Instructions for the task → Your task is to return the data below, word for word.

Extracted data →
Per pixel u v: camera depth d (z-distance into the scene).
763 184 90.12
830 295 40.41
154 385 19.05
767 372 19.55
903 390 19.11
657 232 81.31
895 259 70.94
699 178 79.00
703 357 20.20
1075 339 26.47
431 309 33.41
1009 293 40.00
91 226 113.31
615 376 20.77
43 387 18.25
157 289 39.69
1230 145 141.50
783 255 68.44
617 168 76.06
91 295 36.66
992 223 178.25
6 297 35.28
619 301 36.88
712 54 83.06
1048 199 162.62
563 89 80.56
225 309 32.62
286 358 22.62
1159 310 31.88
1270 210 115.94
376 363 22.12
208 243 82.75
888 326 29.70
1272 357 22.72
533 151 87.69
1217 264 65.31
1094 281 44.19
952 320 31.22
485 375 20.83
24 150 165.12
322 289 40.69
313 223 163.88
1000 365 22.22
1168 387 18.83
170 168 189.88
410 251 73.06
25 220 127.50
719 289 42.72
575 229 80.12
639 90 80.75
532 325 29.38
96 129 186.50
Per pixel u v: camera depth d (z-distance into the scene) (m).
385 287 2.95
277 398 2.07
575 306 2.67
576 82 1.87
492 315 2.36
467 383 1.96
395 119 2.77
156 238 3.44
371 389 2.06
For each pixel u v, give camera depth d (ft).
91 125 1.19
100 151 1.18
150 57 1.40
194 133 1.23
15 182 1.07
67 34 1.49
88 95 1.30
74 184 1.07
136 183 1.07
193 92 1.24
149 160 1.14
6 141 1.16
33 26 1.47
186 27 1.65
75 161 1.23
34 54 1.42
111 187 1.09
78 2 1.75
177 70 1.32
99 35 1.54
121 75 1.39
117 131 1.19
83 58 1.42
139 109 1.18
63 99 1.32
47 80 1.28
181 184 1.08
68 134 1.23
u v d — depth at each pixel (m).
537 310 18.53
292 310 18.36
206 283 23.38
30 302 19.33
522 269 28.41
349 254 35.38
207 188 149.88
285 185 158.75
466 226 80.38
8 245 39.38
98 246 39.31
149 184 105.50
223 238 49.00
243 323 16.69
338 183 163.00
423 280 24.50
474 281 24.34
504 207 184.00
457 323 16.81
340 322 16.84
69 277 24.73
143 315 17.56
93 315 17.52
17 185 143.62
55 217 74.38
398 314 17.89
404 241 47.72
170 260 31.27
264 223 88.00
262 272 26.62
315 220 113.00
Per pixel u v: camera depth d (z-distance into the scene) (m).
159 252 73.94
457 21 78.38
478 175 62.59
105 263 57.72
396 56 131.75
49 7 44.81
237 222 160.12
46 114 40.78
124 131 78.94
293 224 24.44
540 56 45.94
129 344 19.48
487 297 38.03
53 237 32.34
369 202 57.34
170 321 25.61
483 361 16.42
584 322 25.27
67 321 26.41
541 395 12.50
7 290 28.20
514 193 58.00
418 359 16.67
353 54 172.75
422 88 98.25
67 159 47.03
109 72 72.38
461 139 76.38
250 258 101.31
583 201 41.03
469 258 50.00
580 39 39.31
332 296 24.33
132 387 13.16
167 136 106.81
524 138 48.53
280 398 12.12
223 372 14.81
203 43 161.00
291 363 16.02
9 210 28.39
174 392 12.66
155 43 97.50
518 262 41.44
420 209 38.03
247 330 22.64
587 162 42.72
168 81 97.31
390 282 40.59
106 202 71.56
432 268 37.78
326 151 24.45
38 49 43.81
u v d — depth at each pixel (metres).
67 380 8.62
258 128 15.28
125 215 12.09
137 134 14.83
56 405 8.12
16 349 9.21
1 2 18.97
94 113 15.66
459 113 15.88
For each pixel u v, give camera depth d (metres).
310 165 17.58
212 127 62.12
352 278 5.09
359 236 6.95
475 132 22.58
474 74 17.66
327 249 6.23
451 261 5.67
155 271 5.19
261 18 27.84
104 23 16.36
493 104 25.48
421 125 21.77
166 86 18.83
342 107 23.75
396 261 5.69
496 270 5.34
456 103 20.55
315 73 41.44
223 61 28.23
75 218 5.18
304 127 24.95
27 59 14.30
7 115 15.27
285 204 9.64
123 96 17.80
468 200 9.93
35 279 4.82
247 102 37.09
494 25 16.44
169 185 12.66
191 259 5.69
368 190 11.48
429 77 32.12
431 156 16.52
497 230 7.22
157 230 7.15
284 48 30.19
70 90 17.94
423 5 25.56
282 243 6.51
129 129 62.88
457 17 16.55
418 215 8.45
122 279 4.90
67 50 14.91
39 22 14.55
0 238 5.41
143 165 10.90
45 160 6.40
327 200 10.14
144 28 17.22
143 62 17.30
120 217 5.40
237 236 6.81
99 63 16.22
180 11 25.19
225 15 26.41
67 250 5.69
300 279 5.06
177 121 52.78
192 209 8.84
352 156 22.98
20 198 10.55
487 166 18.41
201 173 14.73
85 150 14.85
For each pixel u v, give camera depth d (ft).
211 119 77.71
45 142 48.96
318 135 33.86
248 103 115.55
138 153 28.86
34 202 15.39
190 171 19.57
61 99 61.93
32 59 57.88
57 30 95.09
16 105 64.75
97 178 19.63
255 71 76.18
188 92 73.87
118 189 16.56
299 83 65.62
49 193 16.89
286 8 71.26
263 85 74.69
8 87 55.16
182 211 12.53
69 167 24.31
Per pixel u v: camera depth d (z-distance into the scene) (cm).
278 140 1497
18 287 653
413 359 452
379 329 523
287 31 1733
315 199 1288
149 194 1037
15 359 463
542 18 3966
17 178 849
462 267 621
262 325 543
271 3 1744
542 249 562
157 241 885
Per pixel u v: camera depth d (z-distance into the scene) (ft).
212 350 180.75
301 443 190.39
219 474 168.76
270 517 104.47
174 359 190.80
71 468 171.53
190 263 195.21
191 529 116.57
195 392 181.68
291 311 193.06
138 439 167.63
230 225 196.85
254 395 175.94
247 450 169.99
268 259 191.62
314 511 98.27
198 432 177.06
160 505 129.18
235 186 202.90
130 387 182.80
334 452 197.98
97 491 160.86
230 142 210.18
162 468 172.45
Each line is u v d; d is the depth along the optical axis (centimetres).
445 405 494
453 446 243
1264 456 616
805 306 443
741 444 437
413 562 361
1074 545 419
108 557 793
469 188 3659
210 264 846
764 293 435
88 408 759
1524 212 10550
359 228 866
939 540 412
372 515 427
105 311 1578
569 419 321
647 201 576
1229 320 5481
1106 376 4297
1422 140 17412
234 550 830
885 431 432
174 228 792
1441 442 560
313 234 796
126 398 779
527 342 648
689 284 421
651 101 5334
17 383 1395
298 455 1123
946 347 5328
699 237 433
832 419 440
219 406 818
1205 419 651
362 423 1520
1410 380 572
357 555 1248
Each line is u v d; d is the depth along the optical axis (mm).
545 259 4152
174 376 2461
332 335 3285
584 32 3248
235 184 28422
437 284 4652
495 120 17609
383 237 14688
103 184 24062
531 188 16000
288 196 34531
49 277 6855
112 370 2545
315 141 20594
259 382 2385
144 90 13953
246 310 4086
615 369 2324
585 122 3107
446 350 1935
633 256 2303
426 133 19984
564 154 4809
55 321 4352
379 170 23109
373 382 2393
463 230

Answer space →
Per pixel u v: camera depth d (z-distance into the scene).
763 184 90.12
830 295 40.41
154 385 19.05
767 372 19.55
903 390 19.11
657 232 81.31
895 259 70.94
699 178 79.00
703 357 20.20
1075 339 26.47
431 309 33.41
1009 293 40.00
91 226 113.31
615 376 20.77
43 387 18.25
157 289 39.69
1230 145 141.50
783 255 68.44
617 168 76.06
91 295 36.66
992 223 178.25
6 297 35.28
619 301 36.88
712 54 83.06
1048 199 162.62
563 89 80.56
225 309 32.62
286 358 22.62
1159 310 31.88
1270 210 115.94
376 363 22.12
208 243 82.75
888 326 29.70
1272 357 22.72
533 151 87.69
1217 264 65.31
1094 281 44.19
952 320 31.22
485 375 20.83
24 150 165.12
322 289 40.69
313 223 163.88
1000 365 22.22
1168 387 18.83
170 168 189.88
410 251 73.06
25 220 127.50
719 289 42.72
575 229 80.12
639 90 80.75
532 325 29.38
96 129 186.50
Per pixel u v: camera depth d (z-distance into the scene) (m).
385 287 2.95
277 398 2.07
575 306 2.67
576 82 1.87
492 315 2.36
467 383 1.96
395 119 2.77
156 238 3.44
371 389 2.06
For each pixel u v, give camera depth d (ft).
91 125 1.19
100 151 1.18
150 57 1.40
194 133 1.23
15 182 1.07
67 34 1.49
88 95 1.30
74 184 1.07
136 183 1.07
193 92 1.24
149 160 1.14
6 141 1.16
33 26 1.47
186 27 1.65
75 161 1.23
34 54 1.42
111 187 1.09
78 2 1.75
177 70 1.32
99 35 1.54
121 75 1.39
117 131 1.19
83 58 1.42
139 109 1.18
63 99 1.32
47 80 1.28
181 184 1.08
68 134 1.23
u v d — depth at each pixel (m).
537 310 18.53
292 310 18.36
206 283 23.38
30 302 19.33
522 269 28.41
349 254 35.38
207 188 149.88
285 185 158.75
466 226 80.38
8 245 39.38
98 246 39.31
149 184 105.50
223 238 49.00
243 323 16.69
338 183 163.00
423 280 24.50
474 281 24.34
504 207 184.00
457 323 16.81
340 322 16.84
69 277 24.73
143 315 17.56
93 315 17.52
17 185 143.62
55 217 74.38
398 314 17.89
404 241 47.72
170 260 31.27
264 223 88.00
262 272 26.62
315 220 113.00
Per pixel u v: camera depth d (z-distance into the scene) (m).
159 252 73.94
457 21 78.38
478 175 62.59
105 263 57.72
396 56 131.75
49 7 44.81
237 222 160.12
46 114 40.78
124 131 78.94
293 224 24.44
540 56 45.94
129 344 19.48
487 297 38.03
53 237 32.34
369 202 57.34
170 321 25.61
483 361 16.42
584 322 25.27
67 321 26.41
541 395 12.50
7 290 28.20
514 193 58.00
418 359 16.67
353 54 172.75
422 88 98.25
67 159 47.03
109 72 72.38
461 139 76.38
250 258 101.31
583 201 41.03
469 258 50.00
580 39 39.31
332 296 24.33
132 387 13.16
167 136 106.81
524 138 48.53
280 398 12.12
223 372 14.81
203 43 161.00
291 363 16.02
9 210 28.39
174 392 12.66
155 43 97.50
518 262 41.44
420 209 38.03
247 330 22.64
587 162 42.72
168 81 97.31
390 282 40.59
106 202 71.56
432 268 37.78
326 151 24.45
38 49 43.81
u v d — depth at each pixel (metres).
67 380 8.62
258 128 15.28
125 215 12.09
137 134 14.83
56 405 8.12
16 349 9.21
1 2 18.97
94 113 15.66
459 113 15.88
For each pixel u v, give camera depth d (metres).
310 165 17.58
212 127 62.12
352 278 5.09
359 236 6.95
475 132 22.58
474 74 17.66
327 249 6.23
451 261 5.67
155 271 5.19
261 18 27.84
104 23 16.36
493 104 25.48
421 125 21.77
166 86 18.83
342 107 23.75
396 261 5.69
496 270 5.34
456 103 20.55
315 73 41.44
223 61 28.23
75 218 5.18
304 127 24.95
27 59 14.30
7 115 15.27
285 204 9.64
123 96 17.80
468 200 9.93
35 279 4.82
247 102 37.09
494 25 16.44
169 185 12.66
191 259 5.69
368 190 11.48
429 77 32.12
431 156 16.52
497 230 7.22
157 230 7.15
284 48 30.19
70 90 17.94
423 5 25.56
282 243 6.51
129 129 62.88
457 17 16.55
418 215 8.45
122 279 4.90
67 50 14.91
39 22 14.55
0 238 5.41
143 165 10.90
45 160 6.40
327 200 10.14
144 28 17.22
143 62 17.30
120 217 5.40
237 236 6.81
99 63 16.22
180 11 25.19
225 15 26.41
67 250 5.69
300 279 5.06
177 121 52.78
192 209 8.84
352 156 22.98
20 198 10.55
487 166 18.41
201 173 14.73
85 150 14.85
For each pixel u v, give camera depth d (ft).
211 119 77.71
45 142 48.96
318 135 33.86
248 103 115.55
138 153 28.86
34 202 15.39
190 171 19.57
61 99 61.93
32 59 57.88
57 30 95.09
16 105 64.75
97 178 19.63
255 71 76.18
188 92 73.87
118 189 16.56
299 83 65.62
49 193 16.89
286 8 71.26
263 85 74.69
8 87 55.16
182 211 12.53
69 167 24.31
Per pixel u v: camera depth d (z-distance into the scene) (cm).
278 140 1497
18 287 653
413 359 452
379 329 523
287 31 1733
315 199 1288
149 194 1037
15 359 463
542 18 3966
17 178 849
462 267 621
262 325 543
271 3 1744
542 249 562
157 241 885
Per pixel u v: camera depth d (z-distance into the scene) (ft).
212 350 180.75
301 443 190.39
219 474 168.76
270 517 104.47
174 359 190.80
71 468 171.53
190 263 195.21
191 529 116.57
195 392 181.68
291 311 193.06
138 439 167.63
230 225 196.85
254 395 175.94
247 450 169.99
268 259 191.62
314 511 98.27
198 432 177.06
160 505 129.18
235 186 202.90
130 387 182.80
334 452 197.98
97 491 160.86
230 142 210.18
162 468 172.45
Each line is u v d; d is the depth along the optical axis (centimetres).
445 405 494
453 446 243
1264 456 616
805 306 443
741 444 437
413 562 361
1074 545 419
108 557 793
469 188 3659
210 264 846
764 293 435
88 408 759
1524 212 10550
359 228 866
939 540 412
372 515 427
105 311 1578
569 419 321
647 201 576
1229 320 5481
1106 376 4297
1422 140 17412
234 550 830
885 431 432
174 228 792
1441 442 560
313 234 796
126 398 779
527 342 648
689 284 421
651 101 5334
17 383 1395
298 455 1123
946 347 5328
699 237 433
832 419 440
219 406 818
1205 419 651
362 423 1520
1410 380 572
357 555 1248
Each line is u v d; d is the depth along the optical axis (mm).
545 259 4152
174 376 2461
332 335 3285
584 32 3248
235 184 28422
437 284 4652
495 120 17609
383 237 14688
103 184 24062
531 188 16000
288 196 34531
49 277 6855
112 370 2545
315 141 20594
259 382 2385
144 90 13953
246 310 4086
615 369 2324
585 122 3107
446 350 1935
633 256 2303
426 133 19984
564 154 4809
55 321 4352
379 170 23109
373 382 2393
463 230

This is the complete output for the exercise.